[Passage for review]
-.-.-
Idaho native and Yellow Red Sparks lead singer Joshua Hanson can proudly boast that he wrote one of the best songs of 2012. It was recently announced that Hanson took the grand prize from the International Songwriting Competition, which picks the best of the best from over 20,000 tracks as judged by numerous big names, including Tom Waits, The Cure’s Robert Smith, jazz legend McCoy Tyner, and …Selena Gomez. Needless to say, Hanson was left incredulous, and rightfully so: For most it would be enough to just know that the names listed above just listened to your track. But for them to decide that yours is the best is enough to leave a mark on a songwriter forever.
The song in question is “Monsters With Misdemeanours,” the centrepiece to the self-titled album from Yellow Red Sparks. At first, it’s not a particularly assuming track, with acoustic jangles and scuffing and brushing drums. But allow it to play on and it opens itself up rather beautifully, with strings, reassuring sighs of brass, and some pleasantly executed backing vocals. As an instrumental it would likely still perk your ears, but with Hanson’s earnest vocals overlaying the mix, it all comes together. The song might not change your life, but it’s hard to come out of it and not agree that it’s astutely put together while retaining an appeal that will extend to a wide audience.
-.-.-
[Stored data]
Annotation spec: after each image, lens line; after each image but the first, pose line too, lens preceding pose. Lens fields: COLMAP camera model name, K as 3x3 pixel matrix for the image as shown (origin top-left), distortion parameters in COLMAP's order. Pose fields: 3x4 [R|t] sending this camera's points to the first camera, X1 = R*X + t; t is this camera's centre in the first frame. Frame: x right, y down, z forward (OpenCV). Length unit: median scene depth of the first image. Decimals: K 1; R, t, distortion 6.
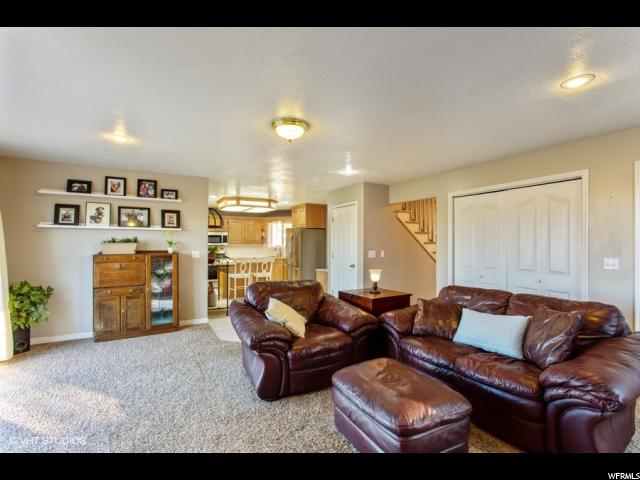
lens RADIAL K [[302.3, 0, 316.4], [0, 302.3, 242.5], [0, 0, 1]] dist [0.001471, 0.000813]
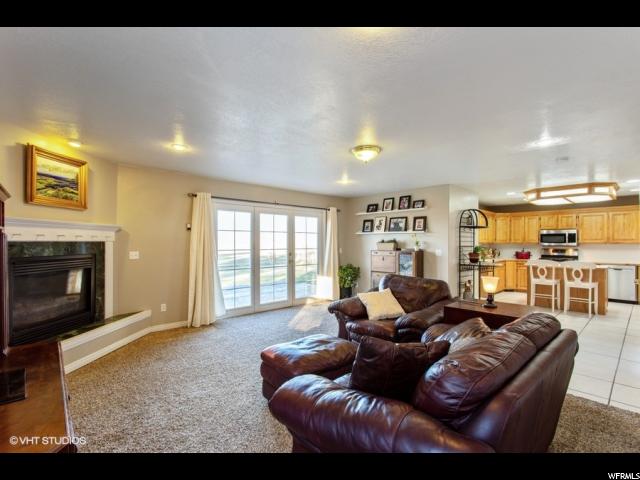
-.-.-
[Work item A]
Render this sentence from the Yellow Red Sparks review in Spanish: "As an instrumental it would likely still perk your ears, but with Hanson’s earnest vocals overlaying the mix, it all comes together."
[Work item B]
Carry the Yellow Red Sparks review forward, beginning after its final sentence.
The material above stands apart from the Yellow Red Sparks review.

[Response area A]
Como pieza instrumental probablemente seguiría captando tu atención, pero con la voz sincera de Hanson sobre la mezcla, todo encaja.

[Response area B]
But it’s not all Yellow Red Sparks has to offer. Another competitor for Hanson’s best song follows “Monsters,” in the form of “A Play To End All Plays” which lives up to its title and delivers a theatrical show of its own. Complete with a choir, dramatic violins, and an emotional build constructed around the word “pain,” it’s just as likely to stir an emotion or two within. “A Play To End All Plays” also serves as one of the two examples of the kind of Yellow Red Sparks songs that catch the attention of the listener best: the loud kind. While Hanson’s vocals do occasionally hit on gentleness, they never reduce to something near a whisper; its fortitude acts as the impetus for the songs here. When a storm is brewing in the music, however, Hanson sweeps himself up with it quickly, as evidenced with his coolly deranged performance on “A Play To End All plays” and the fiery “My Machine Gun.”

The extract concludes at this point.